2 oz fresh ginger, peeled and minced
4 Cloves fresh garlic
2 tsp crushed chili peppers
6-1/2 c diced tomatoes, fresh or canned
3-1/2 c dry roasted unsalted peanuts
2 Small onions, chopped
3 c TURKEY STOCK or low-sodium chicken broth
6 c cold water
1/2 c unsalted butter, melted
1/2 c all-purpose flour
4 c diced tomatoes, fresh or canned
Cold water As needed
1 lb COOKED TURKEY, skin removed and cubed
Dry roasted unsalted peanuts, coarsely chopped As needed
Blend ginger, garlic, crushed peppers, tomatoes, peanuts and onion in a food processor to create a smooth soup base. Pour into a large, heavy soup kettle.
Add stock and water to a kettle.
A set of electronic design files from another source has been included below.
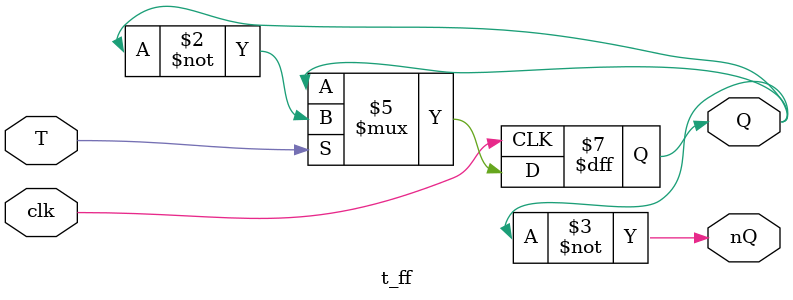
<source format=v>
module t_ff (
    input T,
    input clk,
    output reg Q,
    output wire nQ
);

    // Set initial state to 0
    initial begin
        Q <= 1'b0;
    end

    // Edge-sensitive logic
    always @(posedge clk) begin
        if (T)
            Q <= ~Q;
    end

    // Output for the inverted state (~Q)
    assign nQ = ~Q;

endmodule
</source>
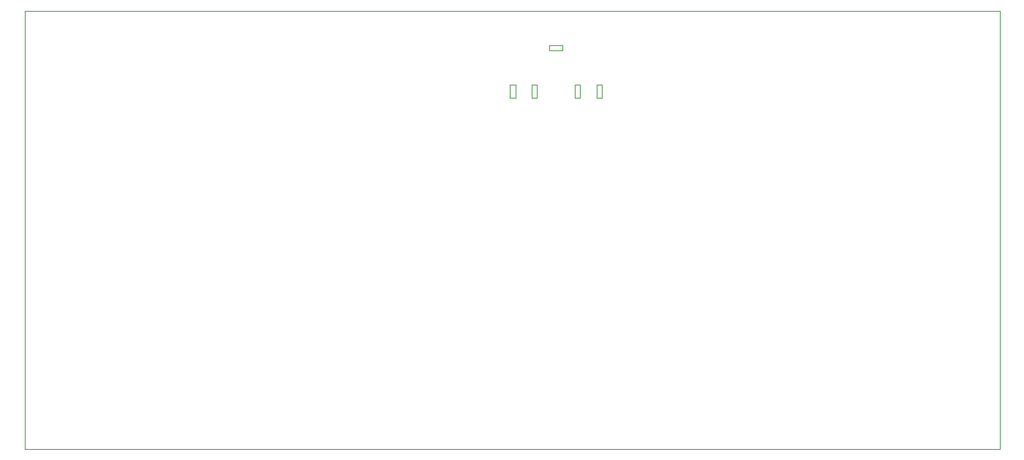
<source format=gm1>
G04 #@! TF.GenerationSoftware,KiCad,Pcbnew,5.0.2-bee76a0~70~ubuntu16.04.1*
G04 #@! TF.CreationDate,2019-09-22T20:04:44+02:00*
G04 #@! TF.ProjectId,fiscal,66697363-616c-42e6-9b69-6361645f7063,v01*
G04 #@! TF.SameCoordinates,Original*
G04 #@! TF.FileFunction,Profile,NP*
%FSLAX46Y46*%
G04 Gerber Fmt 4.6, Leading zero omitted, Abs format (unit mm)*
G04 Created by KiCad (PCBNEW 5.0.2-bee76a0~70~ubuntu16.04.1) date dom 22 sep 2019 20:04:44 CEST*
%MOMM*%
%LPD*%
G01*
G04 APERTURE LIST*
%ADD10C,0.025400*%
G04 #@! TA.AperFunction,NonConductor*
%ADD11C,0.100000*%
G04 #@! TD*
G04 APERTURE END LIST*
D10*
X228600000Y-114300000D02*
X115570000Y-114300000D01*
X228600000Y-63500000D02*
X228600000Y-114300000D01*
X115570000Y-63500000D02*
X228600000Y-63500000D01*
X115570000Y-114300000D02*
X115570000Y-63500000D01*
D11*
G04 #@! TO.C,J1*
X172465000Y-72061000D02*
X171865000Y-72061000D01*
X171865000Y-72061000D02*
X171865000Y-73561000D01*
X171865000Y-73561000D02*
X172465000Y-73561000D01*
X172465000Y-73561000D02*
X172465000Y-72061000D01*
X182465000Y-72061000D02*
X181865000Y-72061000D01*
X181865000Y-72061000D02*
X181865000Y-73561000D01*
X181865000Y-73561000D02*
X182465000Y-73561000D01*
X182465000Y-73561000D02*
X182465000Y-72061000D01*
X179965000Y-72061000D02*
X179365000Y-72061000D01*
X179365000Y-72061000D02*
X179365000Y-73561000D01*
X179365000Y-73561000D02*
X179965000Y-73561000D01*
X179965000Y-73561000D02*
X179965000Y-72061000D01*
X174965000Y-72061000D02*
X174365000Y-72061000D01*
X174365000Y-72061000D02*
X174365000Y-73561000D01*
X174365000Y-73561000D02*
X174965000Y-73561000D01*
X174965000Y-73561000D02*
X174965000Y-72061000D01*
X176415000Y-67511000D02*
X176415000Y-68111000D01*
X176415000Y-68111000D02*
X177915000Y-68111000D01*
X177915000Y-68111000D02*
X177915000Y-67511000D01*
X177915000Y-67511000D02*
X176415000Y-67511000D01*
G04 #@! TD*
M02*

</source>
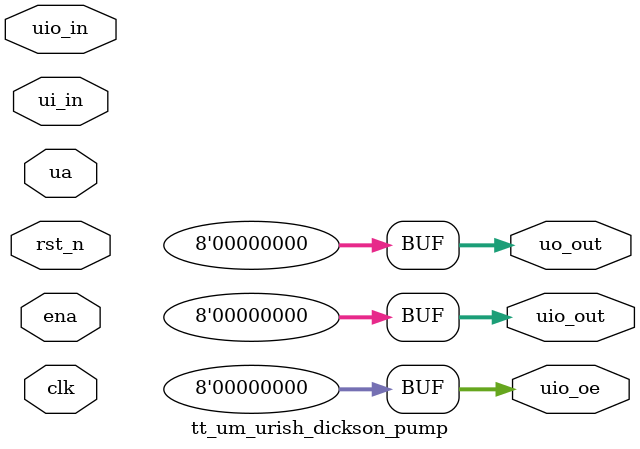
<source format=v>
/*
 * Copyright (c) 2025 Uri Shaked
 * SPDX-License-Identifier: Apache-2.0
 */

`default_nettype none

module tt_um_urish_dickson_pump (
    input  wire [7:0] ui_in,    // Dedicated inputs
    output wire [7:0] uo_out,   // Dedicated outputs
    input  wire [7:0] uio_in,   // IOs: Input path
    output wire [7:0] uio_out,  // IOs: Output path
    output wire [7:0] uio_oe,   // IOs: Enable path (active high: 0=input, 1=output)
    inout  wire [3:0] ua,       // Analog pins
    input  wire       ena,      // always 1 when the design is powered
    input  wire       clk,      // clock
    input  wire       rst_n     // reset_n - low to reset
);

    assign uo_out = 8'b00000000;
    assign uio_oe = 8'b00000000;
    assign uio_out = 8'b00000000;

endmodule

</source>
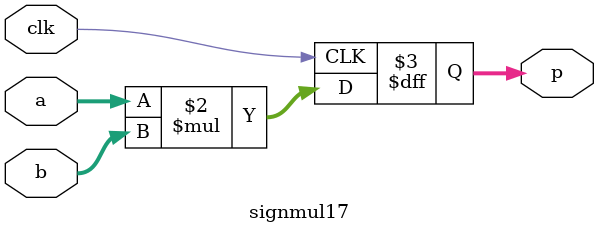
<source format=v>
module signmul17 (
    input clk,

    input      signed [16:0] a,
    input      signed [16:0] b,
    output reg signed [33:0] p
  );

  // Behaviour
  always @(posedge clk) p <= a * b;
endmodule

</source>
Over medium-high heat, cook to a temperature of 165 degrees F.
In a large heavy skillet, prepare roux to a golden color.
Whisk warm roux into soup. Reduce heat and simmer to thicken, stirring well.
Add 4 cups tomatoes to soup for chunkiness. Thin with additional water, if required.
Stir in cooked and cubed turkey. Gently heat to 165 degrees F.
Garnish each portion with 1 teaspoon chopped peanuts.